- Prompt
Each entry below should be reproduced character for character.

[Stored entries]
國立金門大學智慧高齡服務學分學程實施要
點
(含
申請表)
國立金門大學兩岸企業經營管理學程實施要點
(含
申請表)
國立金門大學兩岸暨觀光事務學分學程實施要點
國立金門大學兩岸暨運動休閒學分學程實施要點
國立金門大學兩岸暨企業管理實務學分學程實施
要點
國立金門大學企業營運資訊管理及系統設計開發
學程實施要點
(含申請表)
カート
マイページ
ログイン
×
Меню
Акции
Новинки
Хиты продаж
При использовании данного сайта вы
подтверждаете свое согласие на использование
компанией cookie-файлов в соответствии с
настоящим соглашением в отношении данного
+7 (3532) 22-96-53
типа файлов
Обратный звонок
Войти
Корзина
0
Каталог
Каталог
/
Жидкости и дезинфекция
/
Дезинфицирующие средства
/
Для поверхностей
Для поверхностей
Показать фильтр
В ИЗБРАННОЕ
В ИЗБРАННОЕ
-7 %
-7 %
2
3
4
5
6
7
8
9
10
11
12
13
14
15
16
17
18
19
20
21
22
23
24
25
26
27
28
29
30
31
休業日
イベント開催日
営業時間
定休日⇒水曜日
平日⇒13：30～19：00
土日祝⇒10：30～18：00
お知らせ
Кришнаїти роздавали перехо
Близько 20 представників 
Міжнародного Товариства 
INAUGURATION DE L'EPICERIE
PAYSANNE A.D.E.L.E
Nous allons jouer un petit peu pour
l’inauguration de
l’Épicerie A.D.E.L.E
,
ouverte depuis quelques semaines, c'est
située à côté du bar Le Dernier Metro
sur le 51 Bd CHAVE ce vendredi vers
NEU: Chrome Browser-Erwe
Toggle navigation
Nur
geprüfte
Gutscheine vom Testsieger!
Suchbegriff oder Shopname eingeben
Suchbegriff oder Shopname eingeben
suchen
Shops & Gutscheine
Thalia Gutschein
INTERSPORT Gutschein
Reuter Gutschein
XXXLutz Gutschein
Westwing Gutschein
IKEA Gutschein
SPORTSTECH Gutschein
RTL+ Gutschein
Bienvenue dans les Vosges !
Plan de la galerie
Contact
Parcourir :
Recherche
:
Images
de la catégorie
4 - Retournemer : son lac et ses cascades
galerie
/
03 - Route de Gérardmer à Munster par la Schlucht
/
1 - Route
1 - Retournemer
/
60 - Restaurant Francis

- Task answer
國立金門大學智慧高齡服務學分學程實施要
點
(含
申請表)
國立金門大學兩岸企業經營管理學程實施要點
(含
申請表)
國立金門大學兩岸暨觀光事務學分學程實施要點
國立金門大學兩岸暨運動休閒學分學程實施要點
國立金門大學兩岸暨企業管理實務學分學程實施
要點
國立金門大學企業營運資訊管理及系統設計開發
學程實施要點
(含申請表)
カート
マイページ
ログイン
×
Меню
Акции
Новинки
Хиты продаж
При использовании данного сайта вы
подтверждаете свое согласие на использование
компанией cookie-файлов в соответствии с
настоящим соглашением в отношении данного
+7 (3532) 22-96-53
типа файлов
Обратный звонок
Войти
Корзина
0
Каталог
Каталог
/
Жидкости и дезинфекция
/
Дезинфицирующие средства
/
Для поверхностей
Для поверхностей
Показать фильтр
В ИЗБРАННОЕ
В ИЗБРАННОЕ
-7 %
-7 %
2
3
4
5
6
7
8
9
10
11
12
13
14
15
16
17
18
19
20
21
22
23
24
25
26
27
28
29
30
31
休業日
イベント開催日
営業時間
定休日⇒水曜日
平日⇒13：30～19：00
土日祝⇒10：30～18：00
お知らせ
Кришнаїти роздавали перехо
Близько 20 представників 
Міжнародного Товариства 
INAUGURATION DE L'EPICERIE
PAYSANNE A.D.E.L.E
Nous allons jouer un petit peu pour
l’inauguration de
l’Épicerie A.D.E.L.E
,
ouverte depuis quelques semaines, c'est
située à côté du bar Le Dernier Metro
sur le 51 Bd CHAVE ce vendredi vers
NEU: Chrome Browser-Erwe
Toggle navigation
Nur
geprüfte
Gutscheine vom Testsieger!
Suchbegriff oder Shopname eingeben
Suchbegriff oder Shopname eingeben
suchen
Shops & Gutscheine
Thalia Gutschein
INTERSPORT Gutschein
Reuter Gutschein
XXXLutz Gutschein
Westwing Gutschein
IKEA Gutschein
SPORTSTECH Gutschein
RTL+ Gutschein
Bienvenue dans les Vosges !
Plan de la galerie
Contact
Parcourir :
Recherche
:
Images
de la catégorie
4 - Retournemer : son lac et ses cascades
galerie
/
03 - Route de Gérardmer à Munster par la Schlucht
/
1 - Route
1 - Retournemer
/
60 - Restaurant Francis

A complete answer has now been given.